STUDY MATERIAL:
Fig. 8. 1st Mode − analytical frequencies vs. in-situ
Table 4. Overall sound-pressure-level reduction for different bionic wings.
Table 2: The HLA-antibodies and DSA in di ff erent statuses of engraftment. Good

--

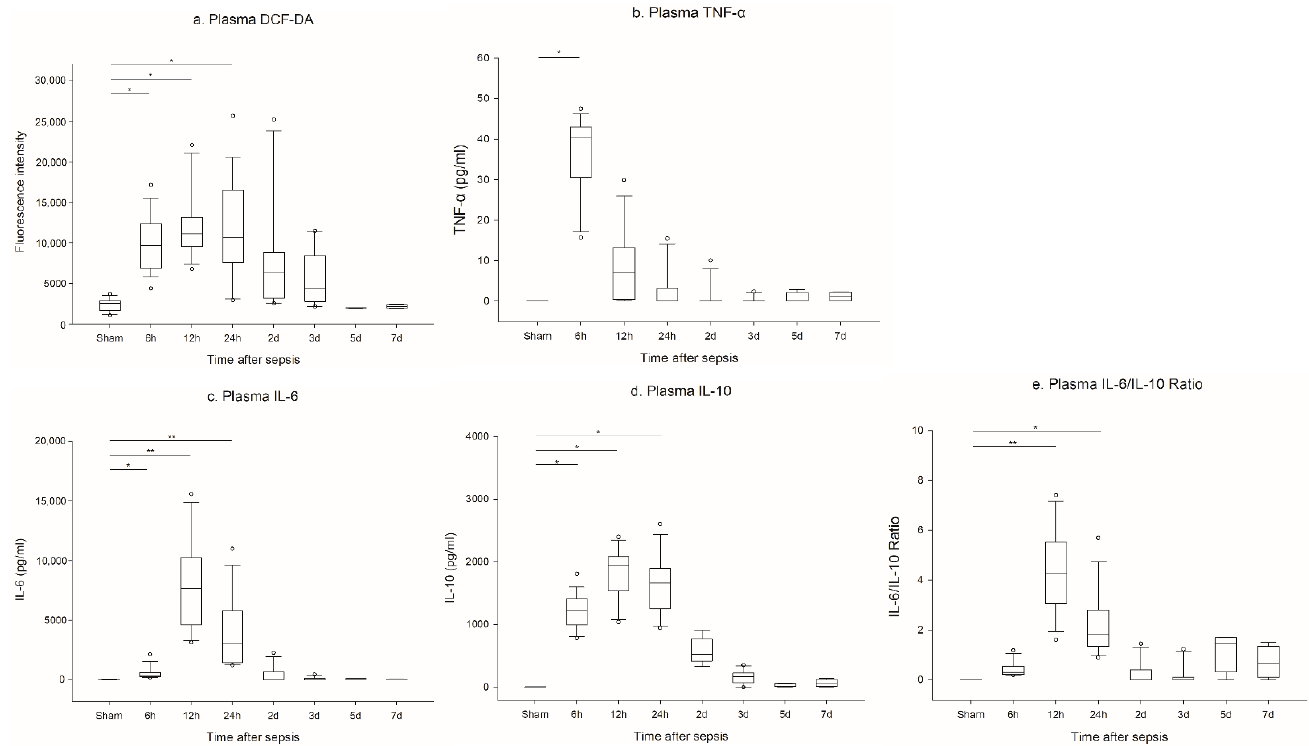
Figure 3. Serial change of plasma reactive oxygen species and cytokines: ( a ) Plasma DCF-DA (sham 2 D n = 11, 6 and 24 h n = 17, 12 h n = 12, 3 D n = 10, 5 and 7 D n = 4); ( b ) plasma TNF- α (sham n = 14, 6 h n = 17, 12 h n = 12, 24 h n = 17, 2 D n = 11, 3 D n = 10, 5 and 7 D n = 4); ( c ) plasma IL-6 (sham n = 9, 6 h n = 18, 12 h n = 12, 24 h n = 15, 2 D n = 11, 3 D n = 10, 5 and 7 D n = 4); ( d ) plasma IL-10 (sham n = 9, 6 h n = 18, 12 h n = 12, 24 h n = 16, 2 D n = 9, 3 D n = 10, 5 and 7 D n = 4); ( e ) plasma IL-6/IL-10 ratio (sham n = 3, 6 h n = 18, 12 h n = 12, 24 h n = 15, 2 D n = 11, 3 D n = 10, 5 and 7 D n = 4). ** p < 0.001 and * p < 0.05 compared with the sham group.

INSTRUCTIONS FOR THE TASK: Look above for the line containing "Fig. 8. 1st". Output from there through the line containing "Table 2: The", exactly and inclusively.

OUTPUT:
Fig. 8. 1st Mode − analytical frequencies vs. in-situ
Table 4. Overall sound-pressure-level reduction for different bionic wings.
Table 2: The HLA-antibodies and DSA in di ff erent statuses of engraftment. Good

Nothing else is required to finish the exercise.